■ Gestellte Aufgabe 1: Gib aus dem Forumsthread über Rendbjerg Strand den Abschnitt wörtlich wieder, der mit den Worten „# Rendbjerg Strand/“ anfängt und mit „weiter raus fahren.“ schließt.
■ Gestellte Aufgabe 2: Schreib den Forumsthread über Rendbjerg Strand im Anschluss an seinen letzten Satz weiter.

■ Vorliegender Text:

# Rendbjerg Strand/ Egernsund



## Haiopai (13. Juli 2004)

Hallöchen,
ich bin ab kommendem Wochenende in Rendbjerg Strand (Egernsund) ....1 Woche Familienurlaub. Natürlich muß ein Boot mit. Ich kenne die Gegend absolut 0. Hat einer von euch einen Tip oder ist vielleicht auch da irgendwo mit dem Boot unterwegs. Wo lohnt es sich denn da, gibts irgend einen Topspot? Das Boot ist mein Hille Coaster 560HT /60PS, ich kann also auch ein bisschen weiter raus fahren.


----------



## Meeresangler_Schwerin (13. Juli 2004)

*AW: Rendbjerg Strand/ Egernsund*

Moin, wo is denn das? Dänemark?


----------



## Haiopai (13. Juli 2004)

*AW: Rendbjerg Strand/ Egernsund*

Ähhhh, ...ja  kurz (ganz,ganz kurz) hinter der Grenze. Flensburgerförde? Flensburger Grenzübergang und dann sofort östliche Richtung. Irgendwo kurz vor Sonderborg. Ich muß dazu sagen, ich habe den Urlaub nicht geplant, denn ich fahre immer hin und her. Ein Tag fischen, ein Tag arbeiten, fischen, arbeiten, fischen, ar...

■ Auflistung:

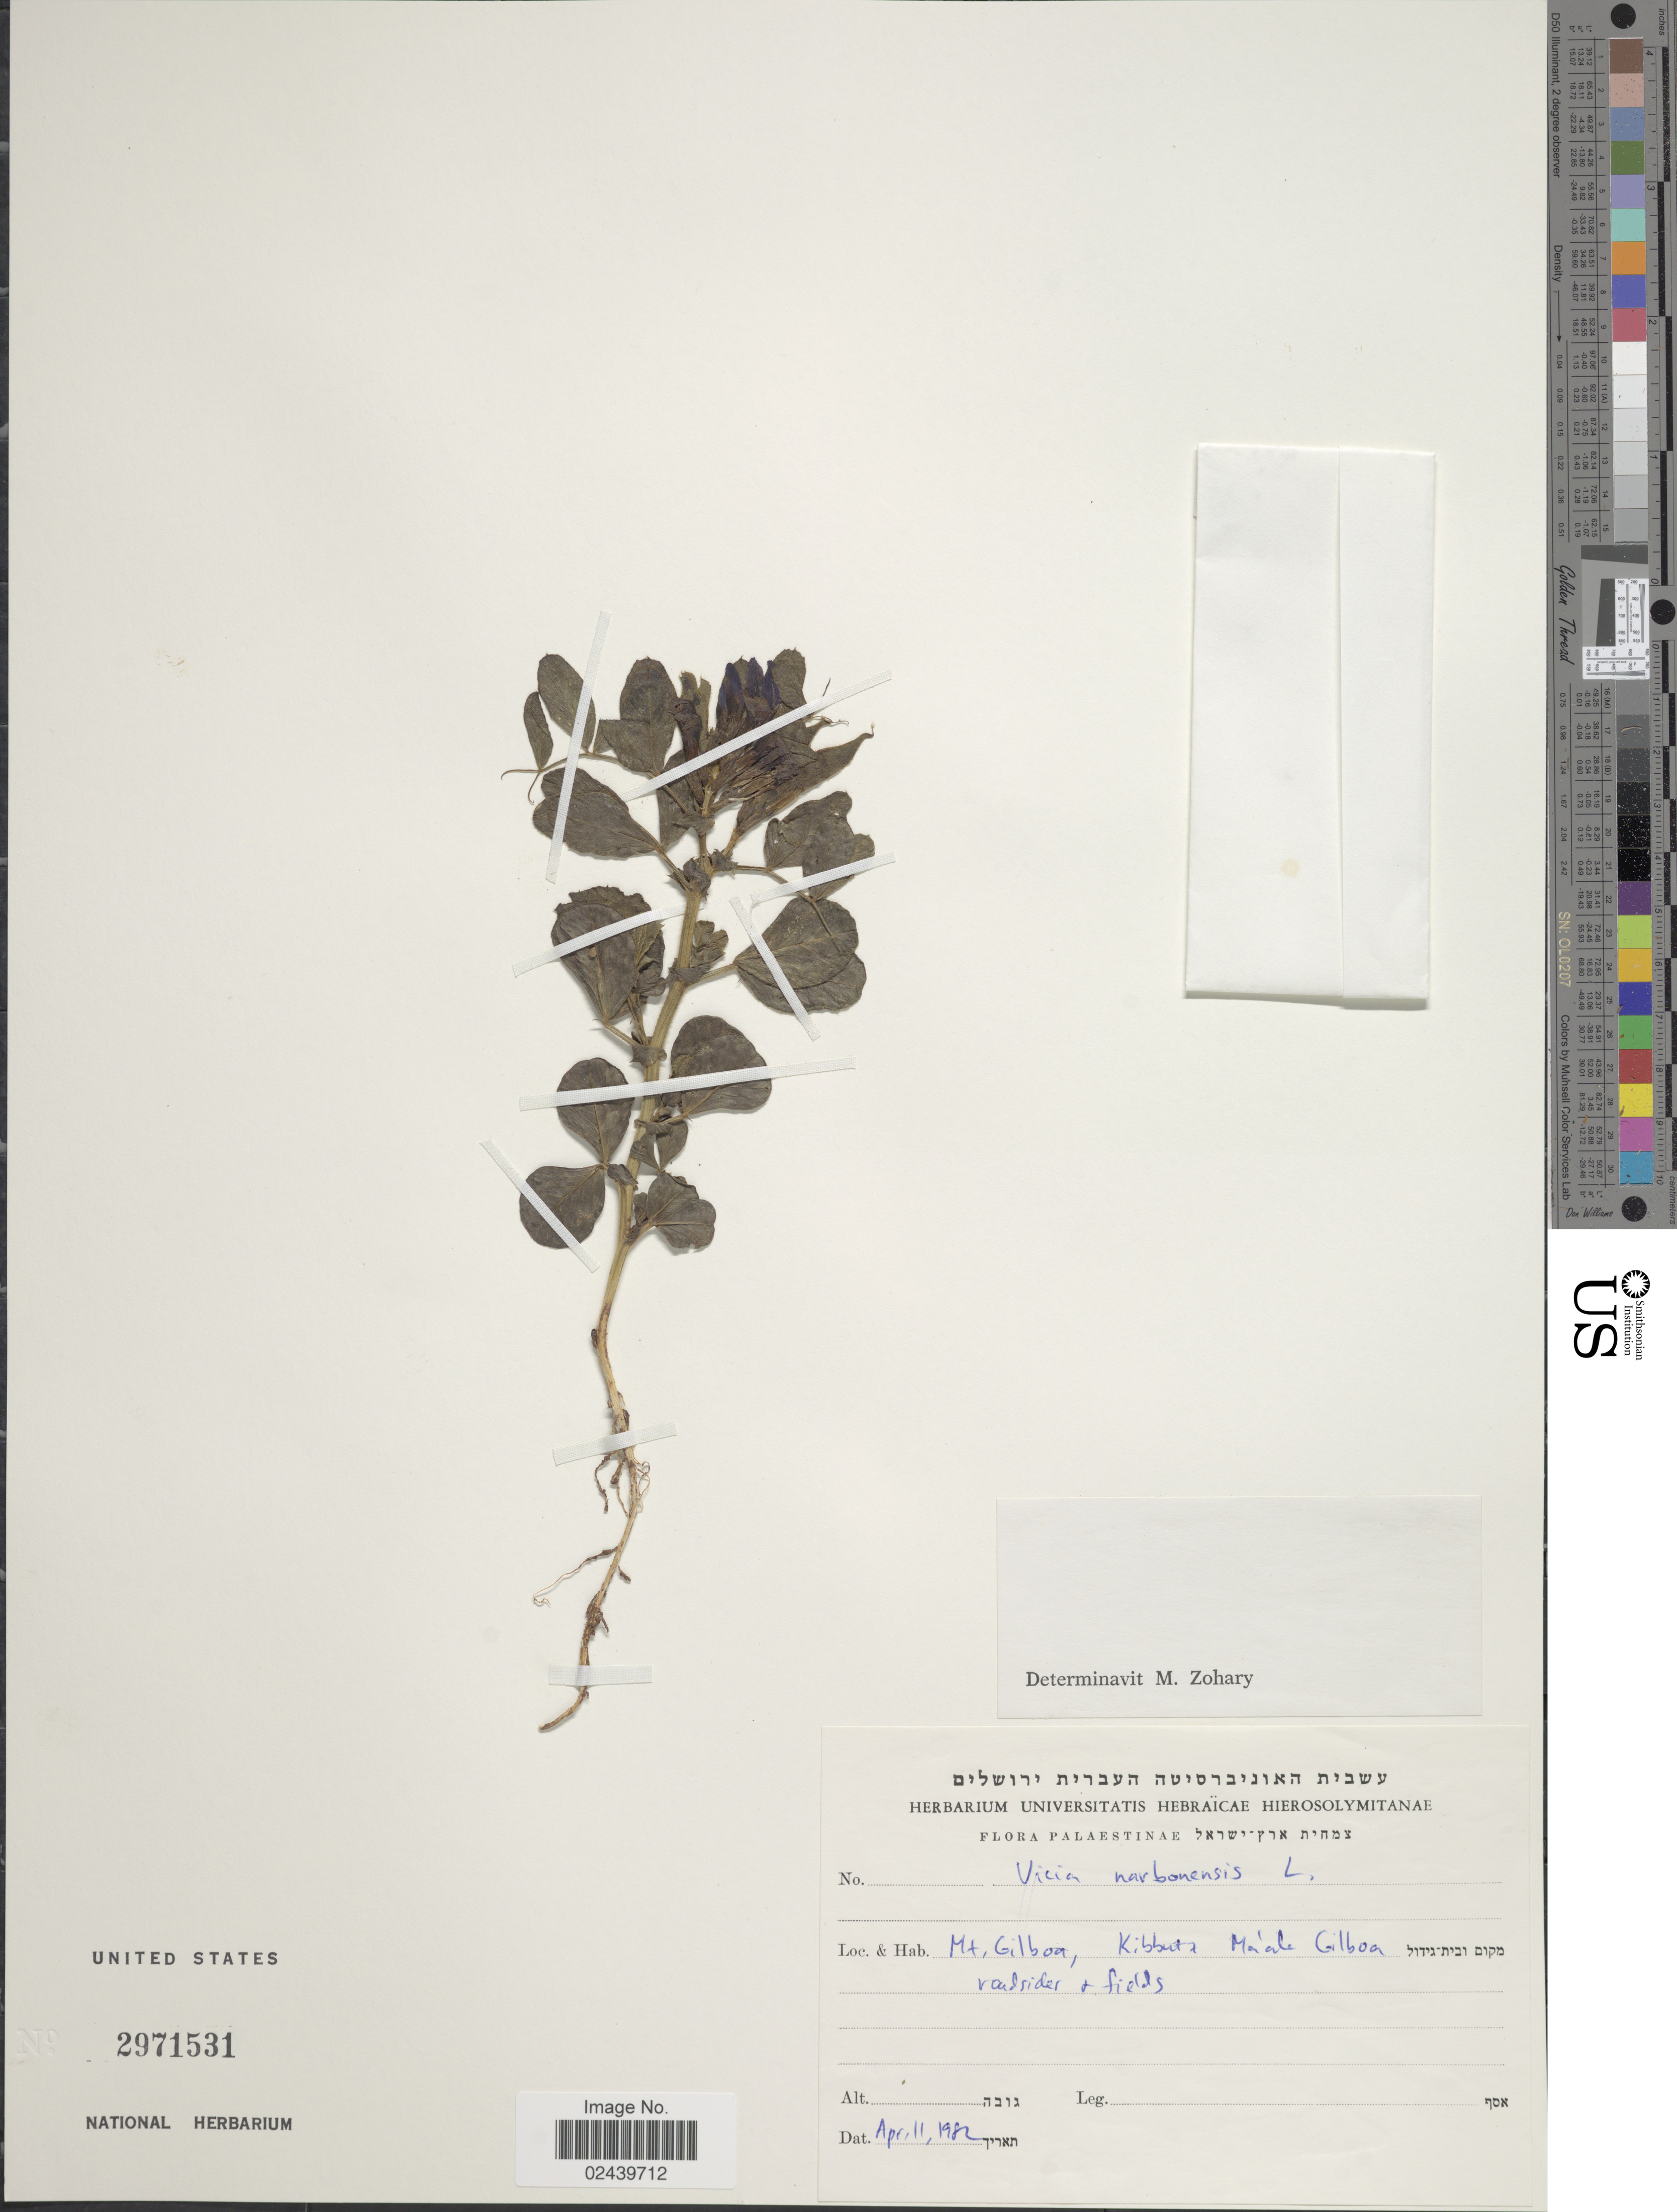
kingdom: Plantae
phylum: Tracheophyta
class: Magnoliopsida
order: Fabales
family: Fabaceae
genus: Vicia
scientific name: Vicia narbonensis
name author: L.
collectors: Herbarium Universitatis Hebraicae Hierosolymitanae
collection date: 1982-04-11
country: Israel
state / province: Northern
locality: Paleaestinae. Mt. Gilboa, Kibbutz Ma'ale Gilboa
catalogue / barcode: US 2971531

...

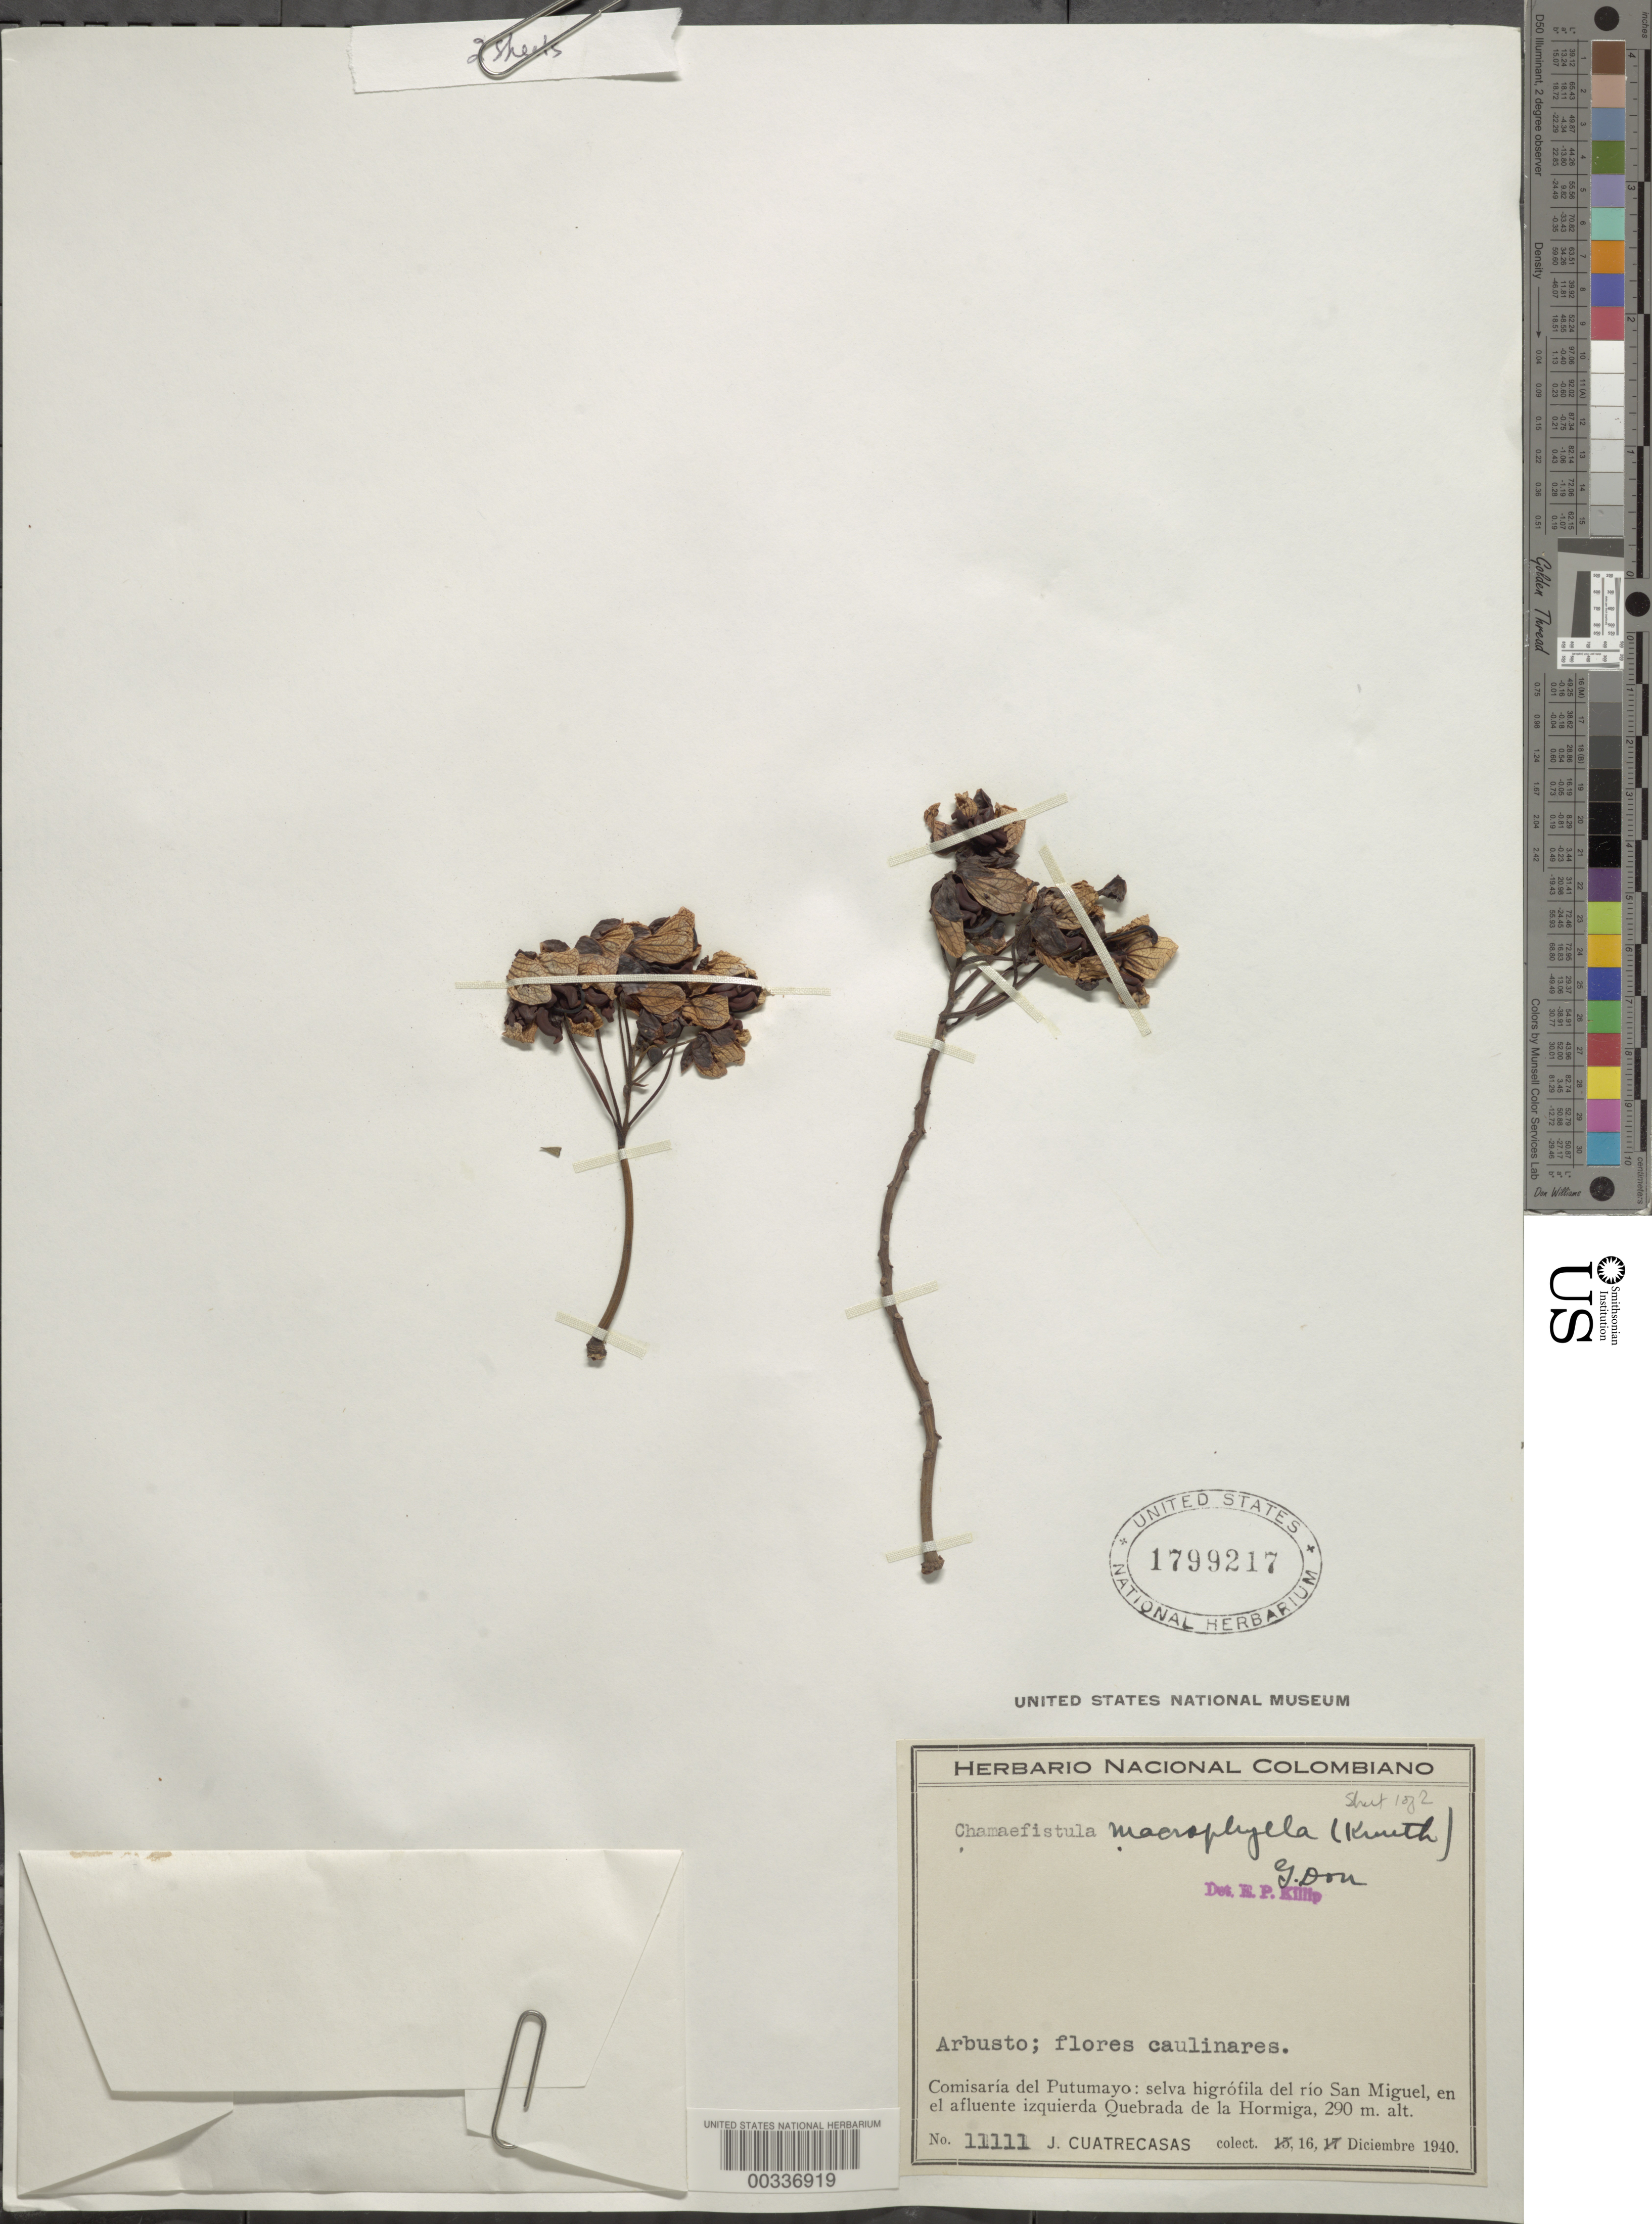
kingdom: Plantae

■ Antwort 1:
# Rendbjerg Strand/ Egernsund



## Haiopai (13. Juli 2004)

Hallöchen,
ich bin ab kommendem Wochenende in Rendbjerg Strand (Egernsund) ....1 Woche Familienurlaub. Natürlich muß ein Boot mit. Ich kenne die Gegend absolut 0. Hat einer von euch einen Tip oder ist vielleicht auch da irgendwo mit dem Boot unterwegs. Wo lohnt es sich denn da, gibts irgend einen Topspot? Das Boot ist mein Hille Coaster 560HT /60PS, ich kann also auch ein bisschen weiter raus fahren.

■ Antwort 2:
----------



## toddy (13. Juli 2004)

*AW: Rendbjerg Strand/ Egernsund*

Ist es das Egernsund an der Fl Förde, dann gibt es schon mal ne kostenlose Top slipstelle am kleinen egernsund.
In der Aussenförde und rund um die Insel Als mit anhängsel Kaegenaes sind sicherlich Dorsche u. Plattfische zu verhaften.
z. B gruene Fahrwassertonne vor Kragsand.
Aussenküste vor Als. etc.


----------



## Meeresangler_Schwerin (13. Juli 2004)

*AW: Rendbjerg Strand/ Egernsund*

ok, ich guck mal ob ich da was finde und schick es dir morgen. #h


----------



## Blauortsand (13. Juli 2004)

*AW: Rendbjerg Strand/ Egernsund*

Vor Egernsund soll auch gleich dass mit den Dorschen funzen aufjedenfall wenn Du auf die Deutsche Seite nach Holnis rüberfährst! Vor Kragesand geht fast immer was auch vor Langballigau! Kegnaes und Alsen und alles drum herum sollte auch so manchen Fisch ans Licht bringen! 
Dorsch aufjedenfall besser in der Außenförde!!!
Meerforelle überall in der Förde!!!
Plattfisch eher in der Außenförde!


----------



## Angelhans84 (8. August 2010)

*AW: Rendbjerg Strand/ Egernsund*

Hi liebe Angelfreunde,

Fahr Anfang September nach Rendbjerg und da die Antworten zu diesem Thema doch etwas veraltet sind, wollte ich fragen ob ihr mir ein paar gute, aktuelle Tipps zum Angeln in und um Renbjerg geben könntet?! Ich habe leider kein Boot, also müsste ich mir eines leihen. Ist das Vorort möglich? Ich danke euch jetzt schonmal für eure Antworten.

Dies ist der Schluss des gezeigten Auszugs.